Here is my solution from first principles:
$$P\left(z' \leq z\ \left|\ z' = \frac{x}{x+y},\ x \sim X,\ y \sim Y\right. \right) = P\left(\frac{x}{x+y} \leq z\right) = $$
$$ \int dP_{X}(x) \int dP_{Y}(y)\ I\left[
\frac{x}{x+y} \leq z\right] =
\iint dx\ dy \ f_{X}(x)\ f_{Y}(y)\ \theta\left(y \frac{z} {1-z} - x\right),$$
where $\theta(x)$ is a Heaviside Step function.

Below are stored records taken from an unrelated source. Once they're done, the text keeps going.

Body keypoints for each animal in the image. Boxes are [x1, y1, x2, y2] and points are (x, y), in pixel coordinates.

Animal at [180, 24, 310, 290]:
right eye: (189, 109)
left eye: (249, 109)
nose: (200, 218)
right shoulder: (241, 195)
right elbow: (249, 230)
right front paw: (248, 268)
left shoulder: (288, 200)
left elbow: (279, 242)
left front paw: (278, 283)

Differentiating $P(z)$ by $z$ one can obtain that
$$f_{Z}(z) = \frac{d}{dz} P(z' < z) =
\int dx\ f_{X}(x) \int dy\ f_{Y}(y)\ \delta\left(y \frac{z} {1-z} - x\right) \frac{y}{(1-z)^2},$$
where $\delta(x)$ is a Dirac Delta function. So integrating over $x$ one could see that
$$f_{Z}(z) = \int dy \ f_{Y}(y)\ f_X\left(y \frac{z}{1-z}\right) \frac{y}{(1-z)^2} =$$
$$\frac{1}{\Gamma(\alpha)\Gamma(\beta)} (1-z)^{-2} \int dy\
y^{-\beta -1}e^{-\frac{1}{y}}\cdot y^{-\alpha - 1} z^{-\alpha -1} (1-z)^{\alpha+1} e^{-\frac{1-z}{yz}},$$
and after simplification and integration by $y$
$$f_{Z}(z) = \frac{\Gamma(\alpha + \beta)}{\Gamma(\alpha)\Gamma(\beta)} (1-z)^{\alpha-1} z^{\beta - 1}$$ which is probability density of beta distribution $Beta(\beta, \alpha).$
P.S. You can avoid using of Step/Delta functions by specifying precise limits of the inner integral, but I find that way less handy.